“Everyday carry” is the watchword du jour for those of us who take personal self-defense seriously. The concept of EDC serves as a constant reminder to be ready to deal with anything that threatens our well-being by having a firearm, along with other defensive tools and support gear, available to us 24/7.
For the average-sized person such as myself, an EDC firearm has to be compact and as light as possible for its caliber. If the firearm in question does not have these characteristics, then I am not going to carry it on an everyday basis. Perhaps I would for special occasions, but not every day if the gun is too heavy or large to be comfortable.
The new Ruger Security 9 represents a different take on an EDC gun. It is not a micro-sized gun with a limited magazine capacity. Rather, it is a compact, full-capacity pistol that pushes the EDC concept right to the limit.
Here are the technical specifications of the new Security 9. It comes with two 15-round magazines. Weight is quite manageable at 23.9 ounces due to the glass-filled nylon frame and lightweight, hard-coated aluminum chassis. The barrel is 4 inches long. The gun is 7.24 inches long and 5 inches high. The slide is 1.02 inches wide. The dimensions of the Security 9 are right there with the Glock 19, even though its slide is 0.16 inches narrower than the Glock’s.
According to Ruger’s website, the blued slide and barrel are made of through-hardened alloy steel. There is no description of the level of rust-resistance, but if true bluing is being used, then the level of rust-resistance is not that of nitride or other more modern types of finishes.

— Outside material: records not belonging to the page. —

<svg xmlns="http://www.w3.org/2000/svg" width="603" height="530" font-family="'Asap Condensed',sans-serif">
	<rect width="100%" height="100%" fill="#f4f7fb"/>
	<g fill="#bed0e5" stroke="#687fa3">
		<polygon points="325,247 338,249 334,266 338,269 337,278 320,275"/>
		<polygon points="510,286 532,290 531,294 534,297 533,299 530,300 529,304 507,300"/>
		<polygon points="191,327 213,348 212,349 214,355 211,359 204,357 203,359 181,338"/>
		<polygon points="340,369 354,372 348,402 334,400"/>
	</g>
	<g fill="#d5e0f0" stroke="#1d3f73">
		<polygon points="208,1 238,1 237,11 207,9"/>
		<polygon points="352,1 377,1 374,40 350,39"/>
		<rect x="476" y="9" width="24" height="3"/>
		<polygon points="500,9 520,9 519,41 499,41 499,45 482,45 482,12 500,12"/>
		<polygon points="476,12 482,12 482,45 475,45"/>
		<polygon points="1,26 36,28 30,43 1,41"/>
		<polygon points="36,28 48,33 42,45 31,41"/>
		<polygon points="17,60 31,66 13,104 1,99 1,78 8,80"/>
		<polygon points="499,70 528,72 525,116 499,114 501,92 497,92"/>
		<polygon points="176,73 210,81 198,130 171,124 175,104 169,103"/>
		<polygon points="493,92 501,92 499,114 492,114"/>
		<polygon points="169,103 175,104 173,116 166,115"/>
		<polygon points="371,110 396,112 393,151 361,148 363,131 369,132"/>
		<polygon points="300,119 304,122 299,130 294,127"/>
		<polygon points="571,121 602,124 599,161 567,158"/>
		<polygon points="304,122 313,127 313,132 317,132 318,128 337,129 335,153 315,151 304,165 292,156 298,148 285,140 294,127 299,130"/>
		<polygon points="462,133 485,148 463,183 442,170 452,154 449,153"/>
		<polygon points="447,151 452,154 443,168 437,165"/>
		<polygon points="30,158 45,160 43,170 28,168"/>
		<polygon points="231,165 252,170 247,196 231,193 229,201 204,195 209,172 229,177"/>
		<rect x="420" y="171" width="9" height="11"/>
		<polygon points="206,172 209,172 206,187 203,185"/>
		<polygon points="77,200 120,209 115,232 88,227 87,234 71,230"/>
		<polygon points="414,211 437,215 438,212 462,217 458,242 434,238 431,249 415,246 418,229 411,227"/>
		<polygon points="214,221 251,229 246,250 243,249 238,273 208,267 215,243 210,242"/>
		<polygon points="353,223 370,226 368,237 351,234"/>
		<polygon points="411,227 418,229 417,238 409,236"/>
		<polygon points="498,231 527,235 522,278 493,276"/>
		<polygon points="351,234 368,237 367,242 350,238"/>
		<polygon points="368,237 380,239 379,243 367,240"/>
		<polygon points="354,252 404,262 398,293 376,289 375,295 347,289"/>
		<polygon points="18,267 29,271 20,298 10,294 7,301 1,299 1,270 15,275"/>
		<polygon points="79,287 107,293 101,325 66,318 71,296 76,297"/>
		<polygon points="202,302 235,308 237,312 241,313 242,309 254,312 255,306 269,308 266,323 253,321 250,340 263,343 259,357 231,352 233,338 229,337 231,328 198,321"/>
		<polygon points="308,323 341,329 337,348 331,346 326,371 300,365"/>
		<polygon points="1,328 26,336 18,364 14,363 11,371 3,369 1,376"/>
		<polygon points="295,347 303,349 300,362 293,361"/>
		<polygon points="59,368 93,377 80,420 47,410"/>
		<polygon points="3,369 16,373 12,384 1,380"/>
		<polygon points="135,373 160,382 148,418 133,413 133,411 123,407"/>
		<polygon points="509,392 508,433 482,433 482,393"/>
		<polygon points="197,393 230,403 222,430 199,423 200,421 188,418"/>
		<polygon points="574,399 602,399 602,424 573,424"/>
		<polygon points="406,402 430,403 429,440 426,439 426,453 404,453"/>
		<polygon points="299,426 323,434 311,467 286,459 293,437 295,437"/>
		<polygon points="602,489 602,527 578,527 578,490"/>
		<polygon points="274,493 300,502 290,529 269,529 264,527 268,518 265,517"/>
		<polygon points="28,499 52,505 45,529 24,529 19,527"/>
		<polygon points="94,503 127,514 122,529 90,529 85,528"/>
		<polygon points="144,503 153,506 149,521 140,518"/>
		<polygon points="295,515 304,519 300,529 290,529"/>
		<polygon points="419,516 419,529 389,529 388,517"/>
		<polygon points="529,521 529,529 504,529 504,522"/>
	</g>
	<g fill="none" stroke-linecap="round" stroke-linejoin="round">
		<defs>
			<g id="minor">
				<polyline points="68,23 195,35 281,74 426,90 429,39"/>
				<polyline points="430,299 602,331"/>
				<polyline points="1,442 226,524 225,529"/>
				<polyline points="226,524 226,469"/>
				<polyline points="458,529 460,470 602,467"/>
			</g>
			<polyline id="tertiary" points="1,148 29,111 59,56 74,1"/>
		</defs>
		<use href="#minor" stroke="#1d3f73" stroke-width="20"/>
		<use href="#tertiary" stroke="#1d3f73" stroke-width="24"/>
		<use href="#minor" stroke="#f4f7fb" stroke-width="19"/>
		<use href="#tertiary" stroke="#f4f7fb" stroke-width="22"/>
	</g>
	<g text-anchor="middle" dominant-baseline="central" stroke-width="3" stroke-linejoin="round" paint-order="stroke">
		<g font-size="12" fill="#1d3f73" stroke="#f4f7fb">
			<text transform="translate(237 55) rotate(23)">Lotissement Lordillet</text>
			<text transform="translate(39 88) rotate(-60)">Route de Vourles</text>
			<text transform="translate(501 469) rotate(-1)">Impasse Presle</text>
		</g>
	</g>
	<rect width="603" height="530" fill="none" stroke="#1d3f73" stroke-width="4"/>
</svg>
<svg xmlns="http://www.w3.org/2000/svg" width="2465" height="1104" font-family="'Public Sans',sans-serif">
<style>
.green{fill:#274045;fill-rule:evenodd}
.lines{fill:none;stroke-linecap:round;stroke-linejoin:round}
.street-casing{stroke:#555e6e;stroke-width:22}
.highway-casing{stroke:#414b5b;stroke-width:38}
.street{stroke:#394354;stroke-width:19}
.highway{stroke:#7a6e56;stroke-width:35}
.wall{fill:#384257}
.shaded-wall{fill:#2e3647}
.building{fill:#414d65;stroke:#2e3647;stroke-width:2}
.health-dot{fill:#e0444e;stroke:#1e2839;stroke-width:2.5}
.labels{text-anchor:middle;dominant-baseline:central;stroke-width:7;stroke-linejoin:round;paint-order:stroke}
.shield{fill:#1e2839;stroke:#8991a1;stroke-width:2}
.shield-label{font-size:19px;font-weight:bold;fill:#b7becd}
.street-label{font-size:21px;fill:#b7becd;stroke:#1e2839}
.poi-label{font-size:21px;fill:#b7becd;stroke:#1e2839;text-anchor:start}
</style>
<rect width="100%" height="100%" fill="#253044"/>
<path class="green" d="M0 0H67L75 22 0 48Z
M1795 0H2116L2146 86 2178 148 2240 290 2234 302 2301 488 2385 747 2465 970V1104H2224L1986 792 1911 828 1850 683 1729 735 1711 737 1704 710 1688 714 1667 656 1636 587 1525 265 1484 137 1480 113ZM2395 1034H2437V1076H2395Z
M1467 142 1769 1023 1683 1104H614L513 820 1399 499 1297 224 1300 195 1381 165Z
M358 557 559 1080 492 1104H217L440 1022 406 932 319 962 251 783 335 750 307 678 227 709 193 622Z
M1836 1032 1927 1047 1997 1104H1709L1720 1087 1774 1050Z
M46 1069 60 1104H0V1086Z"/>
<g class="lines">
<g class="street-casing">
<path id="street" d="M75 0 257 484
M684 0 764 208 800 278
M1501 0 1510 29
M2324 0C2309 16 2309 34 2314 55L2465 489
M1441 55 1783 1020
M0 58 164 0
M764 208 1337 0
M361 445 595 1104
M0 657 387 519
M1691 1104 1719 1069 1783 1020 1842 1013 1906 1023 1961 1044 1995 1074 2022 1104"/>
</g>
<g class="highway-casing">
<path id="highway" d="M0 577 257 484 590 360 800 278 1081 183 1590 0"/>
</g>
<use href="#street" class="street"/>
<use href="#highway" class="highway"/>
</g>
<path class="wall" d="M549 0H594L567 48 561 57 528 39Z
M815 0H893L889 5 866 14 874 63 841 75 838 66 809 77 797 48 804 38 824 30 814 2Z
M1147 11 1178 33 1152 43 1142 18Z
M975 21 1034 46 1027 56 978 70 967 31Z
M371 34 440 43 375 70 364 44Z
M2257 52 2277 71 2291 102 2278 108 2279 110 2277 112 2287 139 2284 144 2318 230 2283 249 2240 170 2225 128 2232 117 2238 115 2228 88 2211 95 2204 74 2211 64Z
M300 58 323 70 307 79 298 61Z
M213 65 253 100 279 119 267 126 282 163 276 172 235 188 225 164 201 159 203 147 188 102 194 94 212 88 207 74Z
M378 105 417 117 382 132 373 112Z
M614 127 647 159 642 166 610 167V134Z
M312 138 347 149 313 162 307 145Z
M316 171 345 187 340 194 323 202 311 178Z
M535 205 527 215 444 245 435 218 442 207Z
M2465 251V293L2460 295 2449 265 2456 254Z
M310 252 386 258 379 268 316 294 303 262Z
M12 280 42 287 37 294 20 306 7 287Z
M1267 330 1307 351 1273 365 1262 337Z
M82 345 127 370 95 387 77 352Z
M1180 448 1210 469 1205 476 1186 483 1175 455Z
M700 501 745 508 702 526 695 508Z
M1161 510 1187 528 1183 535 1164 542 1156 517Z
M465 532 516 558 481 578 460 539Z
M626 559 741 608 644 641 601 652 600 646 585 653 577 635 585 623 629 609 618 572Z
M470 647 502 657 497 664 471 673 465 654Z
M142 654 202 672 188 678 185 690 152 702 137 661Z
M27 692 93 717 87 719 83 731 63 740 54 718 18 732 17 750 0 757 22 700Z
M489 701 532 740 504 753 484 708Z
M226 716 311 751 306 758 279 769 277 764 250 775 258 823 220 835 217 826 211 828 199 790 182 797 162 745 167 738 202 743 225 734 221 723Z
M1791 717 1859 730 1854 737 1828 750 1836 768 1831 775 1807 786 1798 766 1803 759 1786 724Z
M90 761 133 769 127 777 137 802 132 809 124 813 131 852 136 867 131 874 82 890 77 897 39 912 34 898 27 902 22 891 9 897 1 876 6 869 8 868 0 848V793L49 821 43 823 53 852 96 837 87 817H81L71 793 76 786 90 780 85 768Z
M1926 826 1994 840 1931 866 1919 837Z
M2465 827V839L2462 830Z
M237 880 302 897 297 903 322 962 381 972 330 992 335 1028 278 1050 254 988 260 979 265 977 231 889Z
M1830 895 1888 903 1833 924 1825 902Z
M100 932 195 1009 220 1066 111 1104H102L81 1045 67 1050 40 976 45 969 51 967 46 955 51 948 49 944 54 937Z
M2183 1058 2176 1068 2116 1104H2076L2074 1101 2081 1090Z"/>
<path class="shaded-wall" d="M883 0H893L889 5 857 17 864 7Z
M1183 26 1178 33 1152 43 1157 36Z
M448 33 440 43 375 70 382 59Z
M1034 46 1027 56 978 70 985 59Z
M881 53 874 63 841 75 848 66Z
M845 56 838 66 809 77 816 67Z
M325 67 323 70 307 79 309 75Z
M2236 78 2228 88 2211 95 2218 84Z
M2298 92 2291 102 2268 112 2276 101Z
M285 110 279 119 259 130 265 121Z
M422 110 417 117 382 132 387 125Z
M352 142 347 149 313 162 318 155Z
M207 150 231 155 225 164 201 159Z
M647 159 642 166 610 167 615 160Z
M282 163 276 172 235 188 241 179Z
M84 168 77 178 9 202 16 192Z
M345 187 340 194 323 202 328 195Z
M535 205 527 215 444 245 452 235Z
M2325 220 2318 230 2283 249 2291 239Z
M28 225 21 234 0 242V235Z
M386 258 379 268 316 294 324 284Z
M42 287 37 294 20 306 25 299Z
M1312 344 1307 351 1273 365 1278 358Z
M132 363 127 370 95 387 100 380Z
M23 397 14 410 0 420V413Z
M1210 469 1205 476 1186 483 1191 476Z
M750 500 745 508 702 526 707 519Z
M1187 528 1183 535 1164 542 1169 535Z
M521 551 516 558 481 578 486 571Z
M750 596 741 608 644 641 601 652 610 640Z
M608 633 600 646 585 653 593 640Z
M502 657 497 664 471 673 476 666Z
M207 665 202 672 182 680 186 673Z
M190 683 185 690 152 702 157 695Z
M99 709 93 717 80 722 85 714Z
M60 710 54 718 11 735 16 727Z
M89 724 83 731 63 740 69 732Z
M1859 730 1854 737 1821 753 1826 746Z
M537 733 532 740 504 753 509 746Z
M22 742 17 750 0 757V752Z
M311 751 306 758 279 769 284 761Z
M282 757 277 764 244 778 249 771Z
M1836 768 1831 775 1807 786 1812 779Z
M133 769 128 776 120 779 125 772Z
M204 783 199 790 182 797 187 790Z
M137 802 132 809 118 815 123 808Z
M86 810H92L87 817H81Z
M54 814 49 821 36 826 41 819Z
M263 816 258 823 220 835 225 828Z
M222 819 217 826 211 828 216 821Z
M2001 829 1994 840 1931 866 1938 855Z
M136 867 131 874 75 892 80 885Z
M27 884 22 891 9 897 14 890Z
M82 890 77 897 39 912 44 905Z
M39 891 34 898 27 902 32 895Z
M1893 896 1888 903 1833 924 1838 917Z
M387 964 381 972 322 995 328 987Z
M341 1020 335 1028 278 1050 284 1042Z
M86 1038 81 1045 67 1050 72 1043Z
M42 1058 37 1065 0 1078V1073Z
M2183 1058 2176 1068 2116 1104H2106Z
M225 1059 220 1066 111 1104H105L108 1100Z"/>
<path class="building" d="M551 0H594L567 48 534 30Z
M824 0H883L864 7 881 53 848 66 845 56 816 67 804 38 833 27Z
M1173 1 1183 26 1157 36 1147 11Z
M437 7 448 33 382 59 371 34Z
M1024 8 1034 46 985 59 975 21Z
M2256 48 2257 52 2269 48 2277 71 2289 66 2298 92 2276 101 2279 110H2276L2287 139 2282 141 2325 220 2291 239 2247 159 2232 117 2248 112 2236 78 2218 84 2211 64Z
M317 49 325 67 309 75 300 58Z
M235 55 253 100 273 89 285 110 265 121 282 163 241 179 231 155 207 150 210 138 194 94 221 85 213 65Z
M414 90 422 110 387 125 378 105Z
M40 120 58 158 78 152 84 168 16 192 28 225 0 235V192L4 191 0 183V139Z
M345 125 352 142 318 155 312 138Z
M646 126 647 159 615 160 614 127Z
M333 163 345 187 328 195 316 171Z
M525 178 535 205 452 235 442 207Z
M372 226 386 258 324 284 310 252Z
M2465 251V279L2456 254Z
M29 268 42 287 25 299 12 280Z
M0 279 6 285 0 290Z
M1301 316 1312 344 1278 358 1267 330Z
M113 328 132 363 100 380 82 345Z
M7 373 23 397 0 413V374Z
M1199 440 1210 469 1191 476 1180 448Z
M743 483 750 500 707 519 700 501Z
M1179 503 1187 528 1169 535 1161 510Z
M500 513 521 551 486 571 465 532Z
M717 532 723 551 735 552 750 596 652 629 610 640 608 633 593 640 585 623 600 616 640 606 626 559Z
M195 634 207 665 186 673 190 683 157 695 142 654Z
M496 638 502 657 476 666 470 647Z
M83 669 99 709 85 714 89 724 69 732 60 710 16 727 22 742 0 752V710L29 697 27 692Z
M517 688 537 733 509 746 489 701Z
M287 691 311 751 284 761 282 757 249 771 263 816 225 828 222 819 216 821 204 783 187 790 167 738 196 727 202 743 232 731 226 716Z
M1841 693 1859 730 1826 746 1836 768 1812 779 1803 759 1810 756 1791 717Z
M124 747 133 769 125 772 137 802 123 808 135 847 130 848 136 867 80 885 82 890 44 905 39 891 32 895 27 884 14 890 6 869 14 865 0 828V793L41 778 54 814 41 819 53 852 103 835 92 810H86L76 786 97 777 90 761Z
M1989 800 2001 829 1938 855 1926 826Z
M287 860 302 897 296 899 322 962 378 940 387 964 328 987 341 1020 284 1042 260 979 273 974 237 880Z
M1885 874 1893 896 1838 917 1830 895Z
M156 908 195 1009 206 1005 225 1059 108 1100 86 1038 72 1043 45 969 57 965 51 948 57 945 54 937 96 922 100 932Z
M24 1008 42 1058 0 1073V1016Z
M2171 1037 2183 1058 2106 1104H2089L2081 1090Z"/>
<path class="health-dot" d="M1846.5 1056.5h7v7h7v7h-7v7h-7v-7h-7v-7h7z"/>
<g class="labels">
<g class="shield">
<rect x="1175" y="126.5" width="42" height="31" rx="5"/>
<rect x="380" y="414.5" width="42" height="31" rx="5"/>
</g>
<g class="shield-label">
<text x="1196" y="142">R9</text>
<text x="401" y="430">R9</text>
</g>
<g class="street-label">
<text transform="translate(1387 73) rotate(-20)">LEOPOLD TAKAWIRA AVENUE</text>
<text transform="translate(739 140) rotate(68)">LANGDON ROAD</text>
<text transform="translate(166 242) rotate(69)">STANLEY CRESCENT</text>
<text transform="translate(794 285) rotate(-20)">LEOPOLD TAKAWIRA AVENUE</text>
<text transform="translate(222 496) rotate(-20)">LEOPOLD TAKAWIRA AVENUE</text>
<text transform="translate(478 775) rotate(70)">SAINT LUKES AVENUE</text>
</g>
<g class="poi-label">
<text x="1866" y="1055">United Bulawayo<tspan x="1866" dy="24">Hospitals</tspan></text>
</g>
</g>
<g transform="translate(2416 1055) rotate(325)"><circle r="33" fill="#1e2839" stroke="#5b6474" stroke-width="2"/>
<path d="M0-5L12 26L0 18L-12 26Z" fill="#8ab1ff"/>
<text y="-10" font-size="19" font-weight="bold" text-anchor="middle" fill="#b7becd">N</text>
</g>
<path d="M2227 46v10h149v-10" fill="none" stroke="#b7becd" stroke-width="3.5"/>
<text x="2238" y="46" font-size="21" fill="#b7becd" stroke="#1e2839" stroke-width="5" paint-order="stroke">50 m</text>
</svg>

The advantage of using bluing over modern, hi-tech finishes, however, is that it keeps the cost down — and low cost is one of the selling points of the Security 9.
I like the sights on the Security 9. The front is a bright white dot, and the rear sight has a U-shaped white outline. I greatly prefer this setup over a three-dot setup. Different colors for sight options are available. The rear sight is drift-adjustable for windage.
The grip is nicely sized and is stippled on the sides, front and rear. The stippling is not too aggressive; it’s just right, I would say. There is no provision for interchangeable back straps, and really, none is needed. The magazine release is smooth, small and easily managed. The alloy steel magazines drop free easily.
The slide release lever needs to be extended a few thousandths of an inch away from the frame. It simply does not protrude far enough away from the frame to drop the slide with the thumb during reloading. One of my fellow police firearms instructors, who was with me when I tested the Security 9, also could not manage to drop the slide with one thumb. Those of us who use the slide release for what it was intended need larger releases. (For those of you saying that I should release the slide by retracting it with my left hand because we supposedly lose the fine motor skills under stress, I say this: If we did lose so much fine motor skill under stress that we also couldn’t operate a slide release with our thumb, we couldn’t drop the magazine with our thumb or pull the trigger properly with our index finger either. Think critically about that for a while, and remember this loss of fine skill “issue” came out only during the last 10 or so years of the 117 years of gunfighting with the Colt 1911 and other semi-automatic pistols.)
The Security 9 uses the same Secure Action firing system derived from Ruger’s excellent LCP II micro-pistol, which uses a bladed trigger safety coupled with a hammer-fired system rather than a striker-fired system. The Secure Action system provides a crisp trigger pull which feels like a single-action pull.
The Security 9 also has an additional manual safety located on the same position of the frame as that of a 1911. There is a difference, however, between this safety and the 1911’s. The safety on the Security 9 is set to the on position by pushing it up, rather that rocking it back as one would on a 1911. I found it easiest to push the safety up at the rear. Disengaging it requires only a downward sweep. While you can carry the Security 9 without the additional safety on, Ruger’s safety manual recommends against doing so.
The Security 9’s frame features a rail for attaching accessories. There are front and rear cocking serrations. There is a large loaded-chamber viewing port to ensure the chamber is loaded, but no flag system as one finds in other Ruger pistols (which, again, saves the consumer money).
I tested the Security 9 at the range using SIG Sauer’s new 9mm 365 Elite Ammunition. While both the practice and the V-Crown loads were designed with SIG’s new P365 pistol in mind, they work great in any gun. The 365 loads are designed to put an adequate level of power on target while maintaining controllability when fired from lighter guns. Both use 115-grain bullets with a muzzle velocity of 1,050 feet per second with 282 foot-pounds of energy. Both loads were very pleasant to shoot from the Security 9 and were dialed in dead-on with the sights. I fired both from 20 and 30 feet from a two-handed, standing position. At 20 feet, I was rewarded with a nearly one-hole group (with a couple of flyers). At 30 feet, things were still tight and to the point of aim. Functioning was flawless.
I was quite impressed with the Ruger Security 9’s performance and handling. I was just as impressed with the $379 MSRP — which is hard to beat.
If you are looking for a moderately sized, high-capacity 9mm at an affordable price, consider the Security 9. It proves that Ruger has come a long way from the days of its first 9mm semi-automatic pistol (the P85). I think you will be suitably impressed.